Is there a story behind why it seems like all the European and North American (and Russian? I've never reloaded Russian carts before), cartridges use the same sized primers? It is coincidence? Very curious.

Huh. Good question. Never considered that before. Nations created there own size of cartridges and bullets... but the primers all alligned. I mean there was SOME variance with boxer vs berdan, but yeah, why all the same size?
 
Huh. Good question. Never considered that before. Nations created there own size of cartridges and bullets... but the primers all alligned. I mean there was SOME variance with boxer vs berdan, but yeah, why all the same size?

Yeah man, exactly. Very weird to me. Why go with totally different carts and bullets, and then decide to leave primers the same? Can't believe national pride didn't factor in and some nation like the Swedes or Swiss just went off with their own primer design. Maybe it was simple cost cutting (why engineer a totally new primer when Large Primers work fine for pretty much all 6.5-9mm carts)....

[edit]
Might have to do with how prolific the Mauser brothers were?
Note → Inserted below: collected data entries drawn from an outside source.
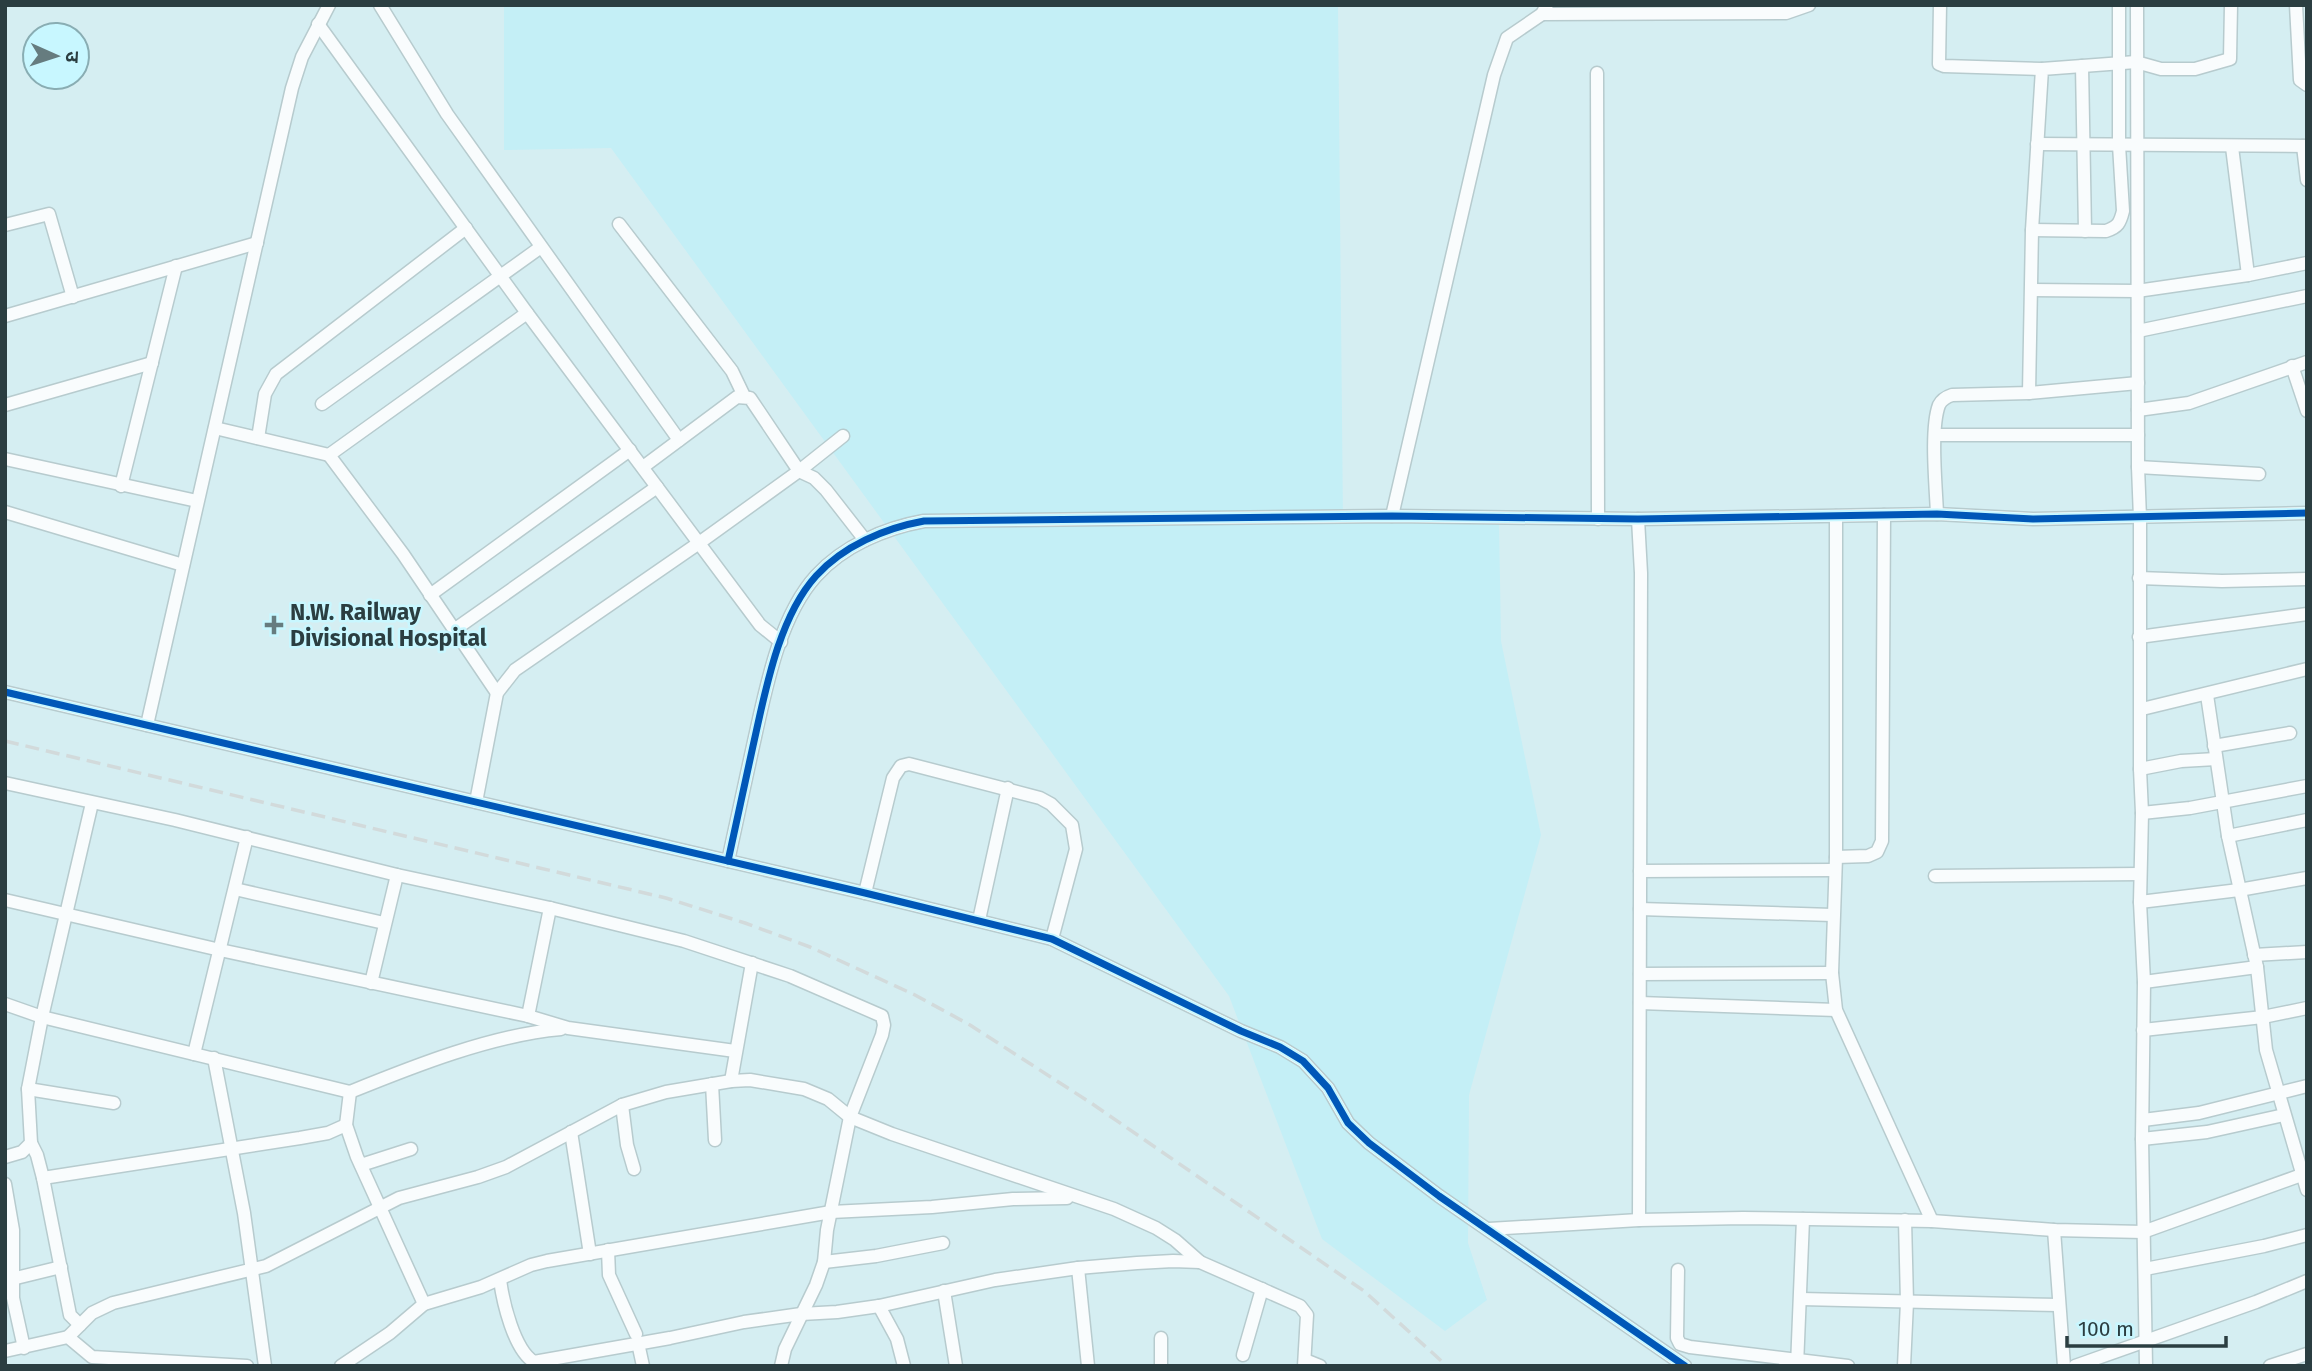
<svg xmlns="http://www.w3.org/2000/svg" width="2312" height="1371" font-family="'Fira Sans','Noto Sans Devanagari',sans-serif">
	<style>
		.built { fill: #c4eff6 }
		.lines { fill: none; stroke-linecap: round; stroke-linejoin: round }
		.minor-casing { stroke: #b7cbce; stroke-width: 15 }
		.minor { stroke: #f9fcfd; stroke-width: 12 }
		.rail { stroke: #d2dadb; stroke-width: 3.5; stroke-dasharray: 14 7; stroke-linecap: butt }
		.cycleway-casing { stroke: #c8f7ff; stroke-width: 11 }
		.cycleway { stroke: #0057b8; stroke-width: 7 }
		.poi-dot { fill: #667c7f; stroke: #c8f7ff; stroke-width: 2.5 }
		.labels { text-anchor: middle; stroke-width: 5; stroke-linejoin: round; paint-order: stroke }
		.poi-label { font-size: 23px; font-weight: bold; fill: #2b3e41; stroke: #c8f7ff; text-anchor: start }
	</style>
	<rect width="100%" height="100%" fill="#d5eef2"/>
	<polygon class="built" points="504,5 1338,5 1343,522 1499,522 1501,641 1541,835 1469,1095 1468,1243 1487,1300 1445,1331 1322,1239 1229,996 611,148 504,150"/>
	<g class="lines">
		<defs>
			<g id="minor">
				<polyline points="380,5 447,114 679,440"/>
				<polyline points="1940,5 1939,64 1944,66 2042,69"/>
				<polyline points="2137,5 2138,467 2140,518 2140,769 2142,813 2140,902 2144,982 2142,1139 2146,1366"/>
				<polyline points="2296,5 2300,80 2307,85"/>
				<polyline points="1542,14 1786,13 1809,5"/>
				<polyline points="318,24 527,313 760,625 781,642"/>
				<polyline points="2082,66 2085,231"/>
				<polyline points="1597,73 1598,519"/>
				<polyline points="2037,144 2307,146"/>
				<polyline points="2303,146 2307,180"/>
				<polyline points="2232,147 2248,275"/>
				<polyline points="619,224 732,371 744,396"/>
				<polyline points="5,225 49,214 73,297"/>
				<path d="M2032 230 2106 231C2118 227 2120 223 2123 211L2119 145V5"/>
				<polyline points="2032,290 2137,291 2248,275 2307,263"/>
				<polyline points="5,316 257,243"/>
				<polyline points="2138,331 2307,296"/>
				<polyline points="2292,366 2307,411"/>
				<polyline points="2029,393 2138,383"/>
				<polyline points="322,404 541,247"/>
				<polyline points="5,405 152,363"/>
				<polyline points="2138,410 2189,403 2307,362"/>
				<polyline points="215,428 329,455"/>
				<polyline points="1936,435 2138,435"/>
				<polyline points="258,438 265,394 276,374 466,228"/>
				<polyline points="5,459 197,501"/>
				<polyline points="643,467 737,397 750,398 799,471 814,478 826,490 865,540"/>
				<polyline points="2138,467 2259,474"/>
				<polyline points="121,486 176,266"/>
				<polyline points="5,512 183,565"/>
				<path d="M1937 514C1936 487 1930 429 1939 405 1942 399 1946 397 1952 395L2029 393 2032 230 2042 69 2136 62 2161 69H2195L2230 59 2231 5"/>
				<polyline points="1392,516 1494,75 1507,38 1542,14 1547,5"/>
				<polyline points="1836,516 1836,857 1832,973 1836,1010 1932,1221"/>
				<polyline points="1638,519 1641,573 1639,1220"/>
				<polyline points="2139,578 2222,581 2307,579"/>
				<polyline points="430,595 630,450"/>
				<polyline points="454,630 657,487"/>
				<polyline points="2139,637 2307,614"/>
				<polyline points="5,692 865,893 1052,939 1241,1031 1280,1047 1303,1061 1328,1088 1348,1123 1369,1143 1439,1196 1685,1366"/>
				<polyline points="497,693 403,554 329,455 527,313"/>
				<polyline points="2207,695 2228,836 2257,967 2266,1050 2307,1190"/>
				<polyline points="2142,709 2307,669"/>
				<polyline points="147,725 292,88 302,57 329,5"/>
				<polyline points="2214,746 2290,733"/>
				<polyline points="2140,769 2181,761 2216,759"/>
				<polyline points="5,783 175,820 397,875 550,908 684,941 790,976 882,1016 884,1025 882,1035 850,1117 827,1230 824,1262 816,1285 785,1349 781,1366"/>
				<polyline points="476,802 497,693 515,670 699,543 799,471 843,436"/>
				<polyline points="2142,813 2190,808 2307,786"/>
				<polyline points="2228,836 2307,820"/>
				<polyline points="1836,857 1868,856 1877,852 1882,841 1884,515"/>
				<path d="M728 861C736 823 745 784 753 746 765 693 778 618 816 576 843 546 885 528 924 521L1392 516 1638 519 1937 514 2033 519 2307 513"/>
				<polyline points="1640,871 1835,870"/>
				<polyline points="1935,876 2140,874"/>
				<polyline points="235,889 384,923"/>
				<polyline points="865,893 893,778 901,766 909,764 1040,798 1051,804 1072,825 1076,849 1052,939"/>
				<polyline points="5,900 220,950 528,1016 568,1028 735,1051"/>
				<polyline points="2140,902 2239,890 2307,878"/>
				<polyline points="1640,909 1832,915"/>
				<polyline points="979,920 1008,788"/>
				<polyline points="2254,955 2307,952"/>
				<polyline points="1640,974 1832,973"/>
				<polyline points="2144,982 2257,967"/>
				<polyline points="371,983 397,875"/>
				<polyline points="1640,1003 1836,1010"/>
				<path d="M5 1004 42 1017 350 1092C414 1066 492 1035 561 1029"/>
				<polyline points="528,1016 550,908"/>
				<polyline points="2143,1030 2263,1017 2307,1008"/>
				<polyline points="194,1054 247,837"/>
				<polyline points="214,1058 244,1213 265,1366"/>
				<polyline points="731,1081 752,963"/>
				<polyline points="712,1084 715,1140"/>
				<polyline points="28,1089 114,1103"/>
				<polyline points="350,1092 346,1125 357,1157 424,1304"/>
				<polyline points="622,1105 627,1145 634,1169"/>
				<polyline points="2143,1120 2199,1113 2307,1086"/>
				<polyline points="571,1132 590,1254"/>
				<polyline points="2142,1139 2207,1132 2284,1115"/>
				<polyline points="31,1143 37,1155 43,1178 70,1315 80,1325"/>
				<polyline points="5,1157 22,1152 31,1143 28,1089 42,1017 92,803"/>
				<polyline points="361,1165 411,1149"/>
				<polyline points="43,1178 300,1138 328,1133 346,1125"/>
				<polyline points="5,1184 13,1230 13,1298 24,1348"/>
				<polyline points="1489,1229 1639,1220 1743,1218 1932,1221 2054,1230 2143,1232 2307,1173"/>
				<polyline points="2054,1230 2064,1366"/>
				<polyline points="608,1250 609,1275 636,1334"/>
				<polyline points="824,1262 876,1256 943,1243"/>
				<polyline points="1078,1268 1088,1366"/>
				<polyline points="2145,1269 2264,1246 2307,1235"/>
				<polyline points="1678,1270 1677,1338 1680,1344 1690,1347 1848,1366"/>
				<polyline points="12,1279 61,1267"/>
				<path d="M500 1280C503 1302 514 1350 534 1362L670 1338 744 1322 801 1314 837 1312 879 1306 995 1280 1078 1268 1137 1263 1173 1261 1200 1262 1300 1306 1307 1315 1304 1366"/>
				<polyline points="944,1291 956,1366"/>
				<polyline points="1801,1299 2058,1305"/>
				<polyline points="879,1306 897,1339 904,1366"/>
				<polyline points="68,1337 92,1313 113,1303 266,1266 399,1198 478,1177 506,1167 622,1105 666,1092 731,1081 750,1080 804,1089 828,1099 850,1117 892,1134 1114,1209 1156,1228 1175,1240 1200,1262"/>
				<polyline points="1161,1338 1161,1366"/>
				<polyline points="638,1343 643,1366"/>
				<polyline points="5,1351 68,1337 92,1357 247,1366"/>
				<polyline points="1243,1355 1262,1289"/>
				<polyline points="1305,1360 1320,1366"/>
				<polyline points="341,1366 390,1333 424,1304 481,1287 531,1265 547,1261 831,1212 932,1207 1013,1199 1067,1198"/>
				<polyline points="1797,1366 1803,1219"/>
				<polyline points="1904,1366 1907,1302 1905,1220"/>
				<polyline points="2075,1366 2256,1302 2307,1281"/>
				<polyline points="2270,1366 2307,1354"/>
			</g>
		</defs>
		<use href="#minor" class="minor-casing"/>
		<use href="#minor" class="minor"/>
		<polyline class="rail" points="5,741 666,898 745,923 810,947 915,995 970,1025 1091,1103 1364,1291 1447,1366"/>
		<defs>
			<g id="cycleway">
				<polyline points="5,692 865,893 1052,939 1241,1031 1280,1047 1303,1061 1328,1088 1348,1123 1369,1143 1439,1196 1685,1366"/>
				<path d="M728 861C736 823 745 784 753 746 765 693 778 618 816 576 843 546 885 528 924 521L1392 516 1638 519 1937 514 2033 519 2307 513"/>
			</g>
		</defs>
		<use href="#cycleway" class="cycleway-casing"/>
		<use href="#cycleway" class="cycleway"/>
	</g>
	<path class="poi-dot" d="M270.5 614.5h7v7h7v7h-7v7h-7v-7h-7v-7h7z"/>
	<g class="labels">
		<g class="poi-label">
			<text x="290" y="620">N.W. Railway<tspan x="290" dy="26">Divisional Hospital</tspan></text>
		</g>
	</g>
	<rect width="2312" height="1371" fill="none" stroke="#2b3e41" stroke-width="14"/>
	<g transform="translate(56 56) rotate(93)"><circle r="33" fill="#c8f7ff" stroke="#89adb3" stroke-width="2"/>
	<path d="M0-5L12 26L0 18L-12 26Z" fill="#667c7f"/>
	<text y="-10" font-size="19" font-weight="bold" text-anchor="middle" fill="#2b3e41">उ</text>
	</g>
	<path d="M2067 1336v10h159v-10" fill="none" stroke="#2b3e41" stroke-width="3.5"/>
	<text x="2078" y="1336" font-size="21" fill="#2b3e41" stroke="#c8f7ff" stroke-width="5" paint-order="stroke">100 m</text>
</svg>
I mean, Mausers supplied a very large number of European nations with their rifles chambered in their own proprietary cartridges.
 
There used to be many more sizes, but it has slowly standardized in the last 10-20 years. There is an RWS chart floating around

So is old school original manufacture 6.5x55 Swede (for example, or other carts) a different primer size? Just new manufacture switched to LargePrimer?
 
could be

I've read a book by Earl Naramore named "Handloader's Manual - A Treatise on Modern Cartridge Components" and he was listing a few non-standard primers even in 45ACP and 30-06
 
Milspec .303 from the original Mk1 to Mk8z had plenty of variations in primer size. Most of them berdan primed with a few boxer versions like contract produced .303 in the states for the cash and carry phase of early ww2.


Some pictures from the internet.

The primer on the left is loaded with ball powder and uses a staked large rifle primer and the one on the right is the old 'button' style berdan used with cordite.
303.jpg


here is a good picture reference of head stamps and primers.

http://www.classicglasspars.com/303/303.htm
 
why do you think that?

2 flash holes, anvil is part of the case not primer, a little more consistent and reliable then Boxer.

Back to the sizes though, when reloading became more commercial after WWII in the US, you had large and small rifle primers... that's it...no magnum, no match, no military spec. Just large and small, for a couple decades.